Wir haben es satt! - Demo in Berlin

Zwischen Protest und Unwissenschaftlichkeit

BERLIN. (hpd) Es ist bereits zu einer Tradition geworden: Zum sechsten mal gibt es pünktlich zur Grünen Woche und in engem Zusammenhang mit ihr großangelegte Proteste gegen Massentierhaltung und die konventionelle Landwirtschaft. Und wie immer tummelt sich zwischen berechtigtem Protest auch seltsam Unwissenschaftliches auf den Plakaten und Spruchbändern.

Bereits im Vorfeld wurde medienwirksam auf die Großdemonstration hingewiesen: Auf einer Pressekonferenz wurden am vergangenen Donnerstag die Forderungen der Demonstration bekanntgegeben und in Sichtweite des Bundeskanzleramtes ein riesiger Haufen Mist auf die Straße gekippt. Die Grüne Woche wurde von rund 500 Aktivisten gestört, die dann später zum Potsdamer Platz zogen, um sich der Großdemo anzuschließen.

Angeführt wurde der Demonstrationszug von 130 Traktoren, die aus der gesamten Republik nach Berlin gekommen waren. So viele Fahrzeuge sammelten sich noch bei keiner der “Wir haben es satt”-Demos; allerdings schien es, als wären es in diesem Jahr etwas weniger Menschen, die hinter den Traktoren unterwegs waren als noch im letzten.
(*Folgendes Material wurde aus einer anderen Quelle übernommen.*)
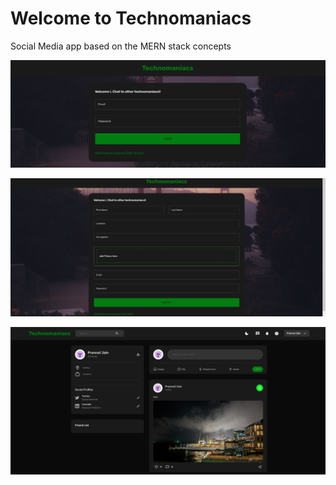 # Welcome to Technomaniacs
Social Media app based on the MERN stack concepts

![alt text](login.png)

![alt text](register.png)

![alt text](feed.png)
Die Polizei sprach von rund 13.000 Teilnehmern; die Veranstalter von 23.000.

“Wir machen uns für eine ökologische Landwirtschaft stark, die Agrarindustrie haben wir satt”, sagte auf der Kundgebung der Geschäftsführer der Arbeitsgemeinschaft bäuerliche Landwirtschaft (AbL), Georg Janßen. “Die aktuelle Agrarpolitik zielt nur auf eine Steigerung der Exporte, dadurch sinken die Preise.”

Zu der Demonstration hatten über 100 Organisationen und Verbänden aufgerufen. Wie bereits im vergangenen Jahr wurden TTIP und CETA abgelehnt, die vor allem auch für Kleinbauern bedrohlich sind. Auch Landwirte aus Indien nahmen an der Kundgebung teil. Sie wiesen darauf hin, dass der Export von billigem, europäischen Milchpulver für indische Bauern existenzbedrohend sei. Am Rande der Startkundgebung protestierten Syrer mit einem Banner, auf dem “Food is not an weapon!” stand. Damit sollte darauf hingewiesen werden, dass Hunger vom Assad-Regime in Syrien als Waffe eingesetzt wird.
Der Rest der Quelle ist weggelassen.